Eastern Promises is an effective and successful gangster movie, but not much more than that. I am as surprised by its massive critical success as I was with David Cronenberg's previous movie, A History of Violence. This movie proves that the director can work effectively outside of favorite genre, science fiction, but never transcends its genre.
The biggest difference between Promises and the typical crime film is the setting- instead New York or Tokyo, it is set in London and involves the Russian mafia. It is also strangely set in the future (2013), a fact the movie does nothing with (perhaps a holdover from an earlier screenplay?). The protagonist is an MD named Anna (Naomi Watts) of Russian ancestry who one day delivers a baby from a fourteen year old mother. The mother dies in childbirth and leaves behind a diary written in Russian which she hopes her immigrant uncle (Jerzy Skolimowski) will translate. She also drops by a local Russian restaurant, which, unknown to her, is also a front for a crime family, led by Semyon (Armand Mueller-Stahl). The mob boss is training his son, Kirill (Vincent Cassel) to take his place, and Kirill is in turn training a new recruit named Nikolai (Viggo Mortensen). Nikolai and Anna eventully meet and form a strange working relationship, which becomes strained when Anna's uncle provides her with a translation- Semyon is the baby's father. He raped the mother and will order the deaths of anyone who finds out.

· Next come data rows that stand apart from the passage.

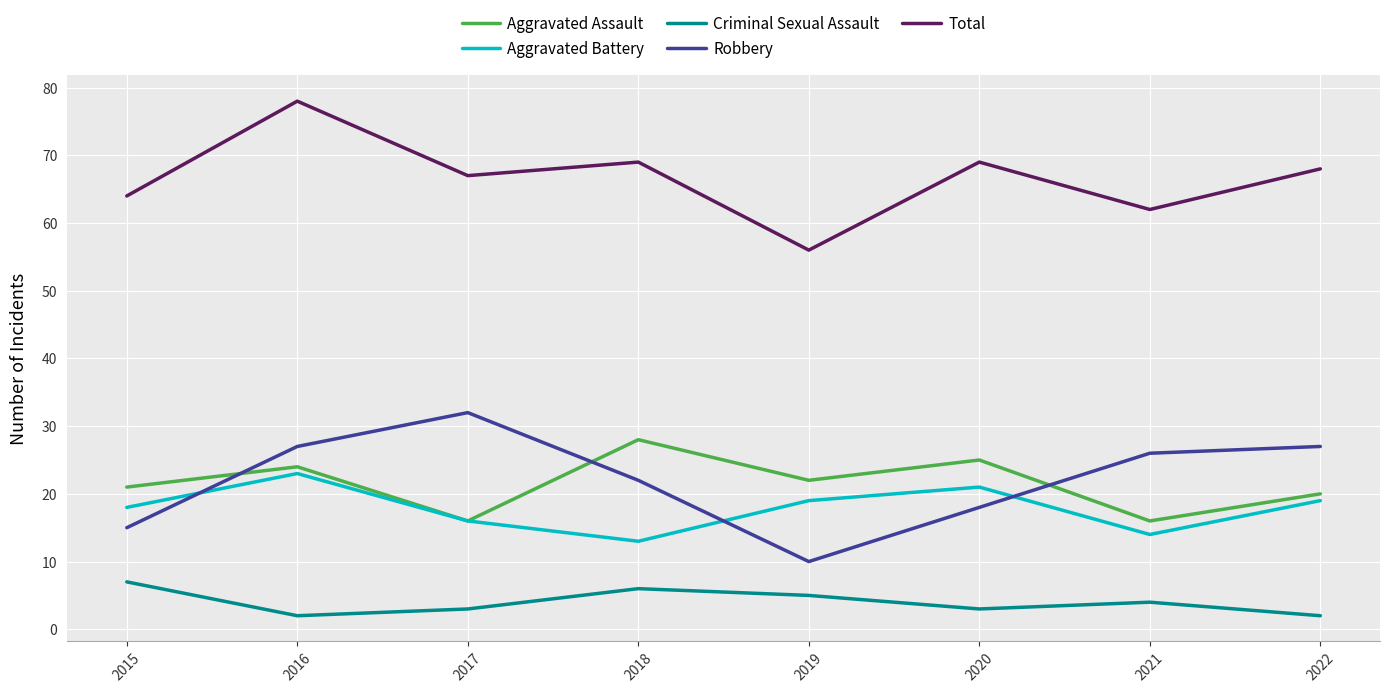

How many lines are shown in the chart?

5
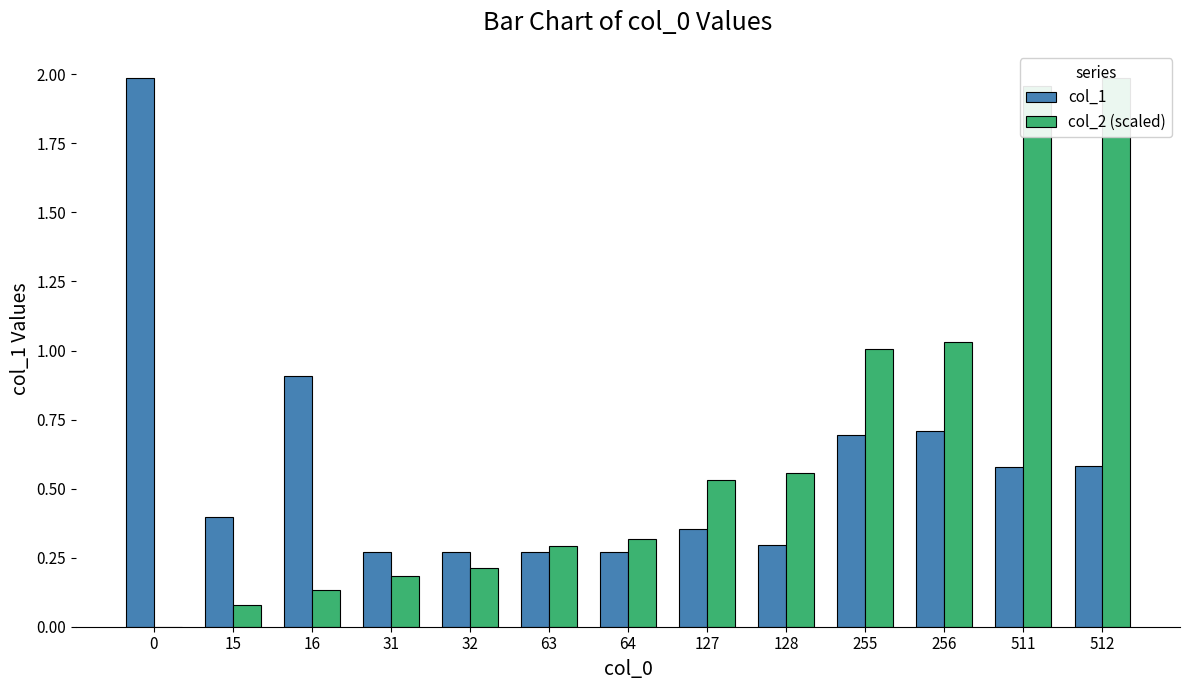

Rank the series by their maximum value, from highest to lowest.

col_1, col_2 (scaled)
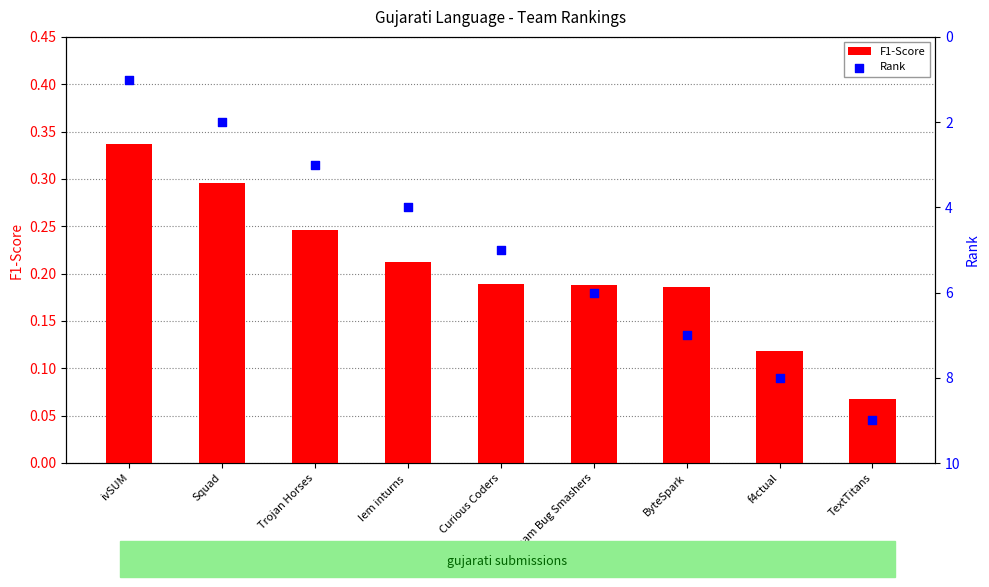

Which series has the widest spread of Y values?

Rank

The film returns to many typical gangster themes- the conflict between morality and duty, family and exile, and whether civilians should report the illegal activities or risk their own lives. This material is interesting, but there is nothing in the film's discourse that is not found in the Godfather series or the oeuvre of Martin Scorsese. Where the movie really stands out is in the acting- this is Mortensen's best performance. At first, I found the actor as a Russian to be a comical prospect (thoughts of cheesy cold war thrillers jumped into my head), but the actor is so good that I soon got over it. There is also a fight scene at the end of the film, reminiscent of the famous centerpiece in Hitchcock's Torn Curtain, that reveals him to be a brave actor, to say the least. All of the acting is effective, which is even more impressive considering the movie's geographic origins- set in England, by a Canadian director, starring an Australian as an Englishwoman and an American as a Russian.
Had I gone into this movie with no prior knowledge I might have been more impressed, but the picture doesn't live up to the hype. Nonetheless, this is a good crime film, better and less gimmicky than most.